▸ **PASSAGE**:

⟨

Rain at 10,000 feet. In the Bridger Range outside Bozeman, in the Sawtooths above Ketchum, across the high basins of central Idaho where winter snowpack is supposed to be dry and cold and light underfoot. The rain falls, soaks the surface, and stops. Temperature drops overnight. The wet layer locks into a smooth, hard crust. Then new snow buries it.
What sits above the crust doesn't know the crust is there. Neither does the skier crossing the slope. Not until the whole slab releases on that glassy surface and moves downhill with a speed and mass that continental snowpacks weren't supposed to produce.
A study published this winter in ARC Geophysical Research by University of Washington researchers Clinton Alden, Benjamin Sullender, John Stimberis, and Jessica Lundquist mapped this transformation. Using data from 53 snow monitoring sites and a high-resolution hydrologic model, the team simulated what happens to snowpack structure under 2°C and 4°C of warming. The finding splits along a geological fault line: the Cascade Range.

⟩

▸ **EXTRACTED INFORMATION**:

⟨

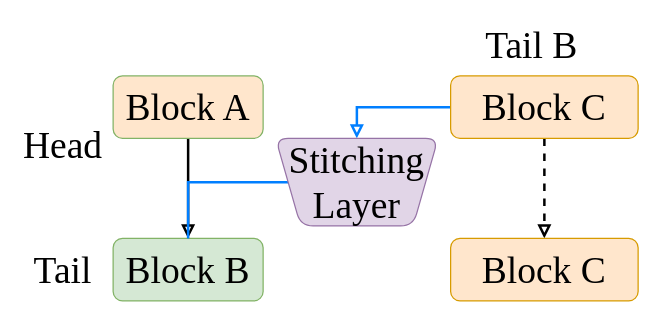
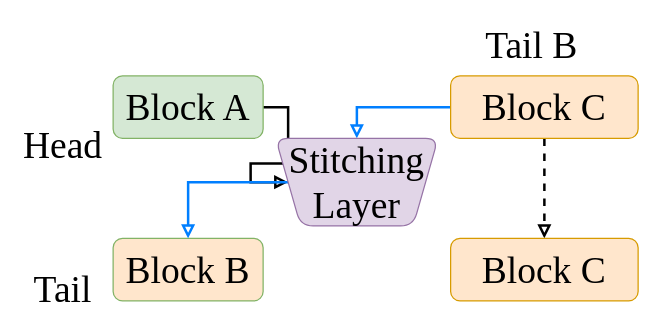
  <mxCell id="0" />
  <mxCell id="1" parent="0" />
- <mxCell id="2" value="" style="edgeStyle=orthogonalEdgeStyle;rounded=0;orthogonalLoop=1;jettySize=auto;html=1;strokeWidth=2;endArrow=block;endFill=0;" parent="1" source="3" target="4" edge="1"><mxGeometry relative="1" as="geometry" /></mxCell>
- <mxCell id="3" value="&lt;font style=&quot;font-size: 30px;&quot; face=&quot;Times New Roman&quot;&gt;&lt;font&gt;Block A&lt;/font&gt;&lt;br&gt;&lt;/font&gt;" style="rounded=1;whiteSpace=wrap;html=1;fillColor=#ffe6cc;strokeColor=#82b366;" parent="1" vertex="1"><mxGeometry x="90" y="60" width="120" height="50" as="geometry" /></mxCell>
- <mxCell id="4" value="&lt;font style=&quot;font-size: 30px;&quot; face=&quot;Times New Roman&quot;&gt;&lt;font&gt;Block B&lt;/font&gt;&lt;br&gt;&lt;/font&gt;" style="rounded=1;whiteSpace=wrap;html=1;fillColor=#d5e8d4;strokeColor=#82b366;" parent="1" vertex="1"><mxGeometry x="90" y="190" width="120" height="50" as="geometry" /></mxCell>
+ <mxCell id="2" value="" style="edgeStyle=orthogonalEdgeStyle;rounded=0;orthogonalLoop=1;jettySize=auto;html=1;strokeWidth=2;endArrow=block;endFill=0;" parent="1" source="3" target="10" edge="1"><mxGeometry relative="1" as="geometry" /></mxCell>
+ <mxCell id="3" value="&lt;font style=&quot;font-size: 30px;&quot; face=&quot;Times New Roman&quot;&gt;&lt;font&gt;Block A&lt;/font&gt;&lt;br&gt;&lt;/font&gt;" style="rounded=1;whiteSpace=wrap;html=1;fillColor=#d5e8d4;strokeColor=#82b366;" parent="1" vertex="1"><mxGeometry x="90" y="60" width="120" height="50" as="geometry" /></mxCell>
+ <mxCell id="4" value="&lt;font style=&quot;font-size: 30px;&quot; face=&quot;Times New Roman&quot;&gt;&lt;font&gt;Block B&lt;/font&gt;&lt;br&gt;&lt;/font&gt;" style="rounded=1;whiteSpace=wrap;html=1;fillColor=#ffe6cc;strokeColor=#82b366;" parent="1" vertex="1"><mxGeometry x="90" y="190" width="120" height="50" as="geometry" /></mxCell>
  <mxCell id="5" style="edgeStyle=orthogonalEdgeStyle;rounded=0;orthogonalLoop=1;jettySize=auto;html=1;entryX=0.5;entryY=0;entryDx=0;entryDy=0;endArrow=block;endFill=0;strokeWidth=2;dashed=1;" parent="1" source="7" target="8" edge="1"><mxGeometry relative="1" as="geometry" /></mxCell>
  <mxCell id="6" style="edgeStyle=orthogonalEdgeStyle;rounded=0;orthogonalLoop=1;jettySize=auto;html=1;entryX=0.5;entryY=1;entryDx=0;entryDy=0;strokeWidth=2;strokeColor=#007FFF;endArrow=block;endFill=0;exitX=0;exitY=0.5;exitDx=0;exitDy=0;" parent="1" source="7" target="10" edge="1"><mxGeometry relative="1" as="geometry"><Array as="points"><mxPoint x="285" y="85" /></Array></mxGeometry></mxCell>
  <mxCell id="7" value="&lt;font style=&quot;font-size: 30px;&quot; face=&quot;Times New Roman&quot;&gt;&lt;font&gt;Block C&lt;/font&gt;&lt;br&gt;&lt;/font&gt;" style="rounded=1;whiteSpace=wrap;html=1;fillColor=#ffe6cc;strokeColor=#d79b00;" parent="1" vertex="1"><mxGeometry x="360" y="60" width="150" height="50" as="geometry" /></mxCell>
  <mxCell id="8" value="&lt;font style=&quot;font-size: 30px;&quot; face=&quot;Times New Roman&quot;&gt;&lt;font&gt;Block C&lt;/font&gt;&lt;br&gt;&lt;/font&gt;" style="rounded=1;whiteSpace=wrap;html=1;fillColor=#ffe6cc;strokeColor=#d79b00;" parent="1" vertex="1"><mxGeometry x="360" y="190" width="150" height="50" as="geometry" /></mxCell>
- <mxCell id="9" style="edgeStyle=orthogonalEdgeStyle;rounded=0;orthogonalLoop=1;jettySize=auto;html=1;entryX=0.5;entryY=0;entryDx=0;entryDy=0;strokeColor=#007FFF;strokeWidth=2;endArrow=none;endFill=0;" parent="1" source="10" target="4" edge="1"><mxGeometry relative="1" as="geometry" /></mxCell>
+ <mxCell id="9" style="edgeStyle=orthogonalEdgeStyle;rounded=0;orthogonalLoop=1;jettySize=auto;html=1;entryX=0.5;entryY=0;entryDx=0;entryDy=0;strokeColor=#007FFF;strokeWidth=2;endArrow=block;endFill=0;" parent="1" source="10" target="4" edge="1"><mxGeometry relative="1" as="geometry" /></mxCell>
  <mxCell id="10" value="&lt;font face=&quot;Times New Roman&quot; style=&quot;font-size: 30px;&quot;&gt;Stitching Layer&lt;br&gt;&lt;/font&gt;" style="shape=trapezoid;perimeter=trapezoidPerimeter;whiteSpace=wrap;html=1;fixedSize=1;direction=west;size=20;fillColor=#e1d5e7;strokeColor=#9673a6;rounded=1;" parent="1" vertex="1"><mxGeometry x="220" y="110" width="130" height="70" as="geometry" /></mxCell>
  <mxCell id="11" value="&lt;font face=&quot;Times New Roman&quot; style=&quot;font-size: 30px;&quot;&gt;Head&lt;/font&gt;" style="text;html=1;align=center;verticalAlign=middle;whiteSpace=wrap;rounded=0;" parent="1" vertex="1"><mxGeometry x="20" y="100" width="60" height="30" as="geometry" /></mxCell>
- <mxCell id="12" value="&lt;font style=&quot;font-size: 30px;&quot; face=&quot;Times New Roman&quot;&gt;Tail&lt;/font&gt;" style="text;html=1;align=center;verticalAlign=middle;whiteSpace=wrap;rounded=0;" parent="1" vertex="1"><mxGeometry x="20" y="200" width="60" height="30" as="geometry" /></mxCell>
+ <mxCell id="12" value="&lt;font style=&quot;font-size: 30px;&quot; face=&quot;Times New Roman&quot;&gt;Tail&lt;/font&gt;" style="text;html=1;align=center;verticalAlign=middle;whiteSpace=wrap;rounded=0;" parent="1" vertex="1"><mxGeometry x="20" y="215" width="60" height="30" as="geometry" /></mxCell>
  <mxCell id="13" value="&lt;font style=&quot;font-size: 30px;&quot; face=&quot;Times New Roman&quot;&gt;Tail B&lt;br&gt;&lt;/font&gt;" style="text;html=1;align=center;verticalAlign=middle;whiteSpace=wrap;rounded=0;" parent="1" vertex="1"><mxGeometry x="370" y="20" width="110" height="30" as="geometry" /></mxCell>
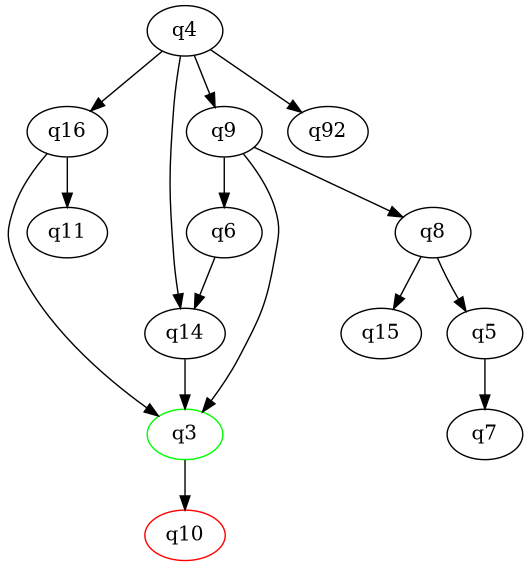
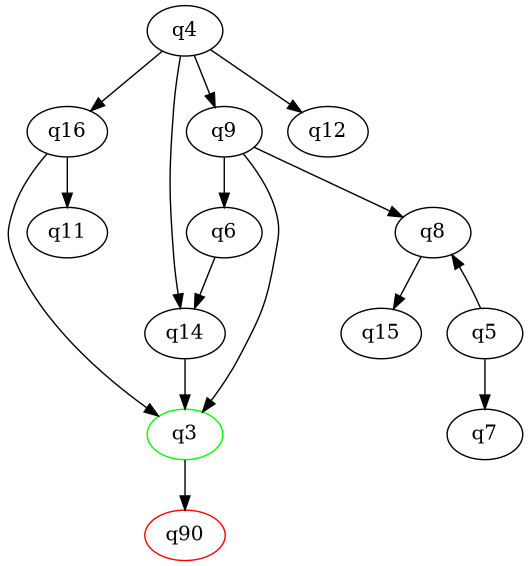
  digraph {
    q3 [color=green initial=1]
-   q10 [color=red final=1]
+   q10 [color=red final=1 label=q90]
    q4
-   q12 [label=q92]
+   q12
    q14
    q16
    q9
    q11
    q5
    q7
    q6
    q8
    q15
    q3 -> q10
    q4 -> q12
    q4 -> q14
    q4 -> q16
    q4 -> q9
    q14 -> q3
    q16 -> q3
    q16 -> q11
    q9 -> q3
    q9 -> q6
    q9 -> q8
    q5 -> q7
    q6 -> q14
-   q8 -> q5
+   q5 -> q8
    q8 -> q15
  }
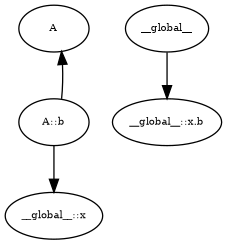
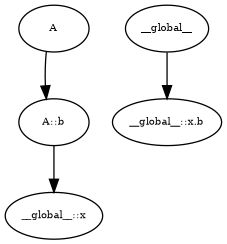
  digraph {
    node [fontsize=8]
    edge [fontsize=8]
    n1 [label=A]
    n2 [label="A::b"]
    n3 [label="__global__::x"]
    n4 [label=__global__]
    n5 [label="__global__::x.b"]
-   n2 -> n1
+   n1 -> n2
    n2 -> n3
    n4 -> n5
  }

⟩

▸ **WHAT TO PRODUCE**: Return the full passage about rain crusts in mountain snowpack, word for word. The entries were taken from a separate source.

▸ **REPLY TO THE TASK**:
Rain at 10,000 feet. In the Bridger Range outside Bozeman, in the Sawtooths above Ketchum, across the high basins of central Idaho where winter snowpack is supposed to be dry and cold and light underfoot. The rain falls, soaks the surface, and stops. Temperature drops overnight. The wet layer locks into a smooth, hard crust. Then new snow buries it.
What sits above the crust doesn't know the crust is there. Neither does the skier crossing the slope. Not until the whole slab releases on that glassy surface and moves downhill with a speed and mass that continental snowpacks weren't supposed to produce.
A study published this winter in ARC Geophysical Research by University of Washington researchers Clinton Alden, Benjamin Sullender, John Stimberis, and Jessica Lundquist mapped this transformation. Using data from 53 snow monitoring sites and a high-resolution hydrologic model, the team simulated what happens to snowpack structure under 2°C and 4°C of warming. The finding splits along a geological fault line: the Cascade Range.